Source extract section start

At about 02:45 GMT, US benchmark West Texas Intermediate for July delivery was down 29 cents at $49.19 a barrel while Brent North Sea crude, the European standard, was 33 cents lower at $49.26.

Oil prices had topped $50 a barrel for the first time this year on Thursday following production disruptions in Canada and Nigeria as well as a drop in US crude inventories.

The $50 level is an important point because it's the price that makes economic sense for suppliers to start pumping again, CMC Markets trader Alex Wijaya told AFP.

"Crude oil prices have failed to hold above the $50 level due to concerns that higher prices could unlock more supply," he said.

IG Asia analyst Bernard Aw wrote in a client note that "the supply-demand situation has moved in favour of higher oil prices" but added that the recent sharp rally was "not proportional" to the improvement.

Prices have rebounded from below $30 a barrel in early 2016, but they are still less than half their levels in mid-2014, when crude was commanding more than $100 a barrel.

Traders are now eyeing next week's meeting of the Organisation of the Petroleum Exporting Countries (OPEC) in Vienna where a deal on capping production is to be discussed.

"There is probably a sliver of hope that OPEC producers will hammer out an agreement to support oil prices, be it to freeze production or otherwise. That chance is thin," analyst Aw said.

OPEC member Iran, which returned to world markets in January after the lifting of Western sanctions linked to its nuclear programme, has so far refused to curb production.

Tehran's stance appeared to reinforce market doubts that OPEC would in fact take any firm action to curb chronic oversupply.

Source extract section end
Data excerpt section start

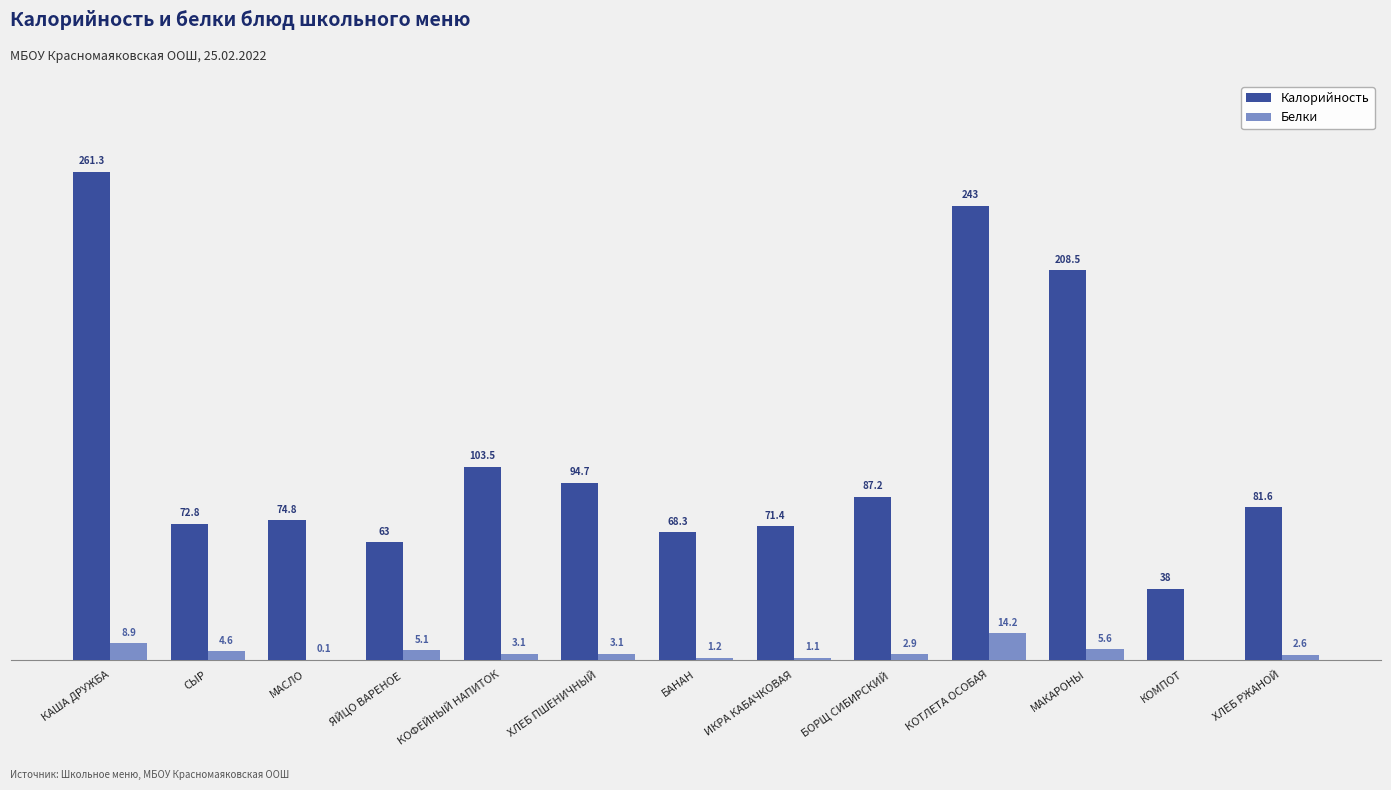

Which series changed the most between ЯЙЦО ВАРЕНОЕ and ХЛЕБ РЖАНОЙ?

Калорийность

Data excerpt section end

**Problems to solve**
A. In the oil price report, copy everything from "Prices have rebounded" down to "than $100 a barrel.", swapping "mid-2014" for "mid-2013".
B. According to the oil price report, which OPEC member has so far refused to curb production?

**List of answers**
A.
Prices have rebounded from below $30 a barrel in early 2016, but they are still less than half their levels in mid-2013, when crude was commanding more than $100 a barrel.

B. Iran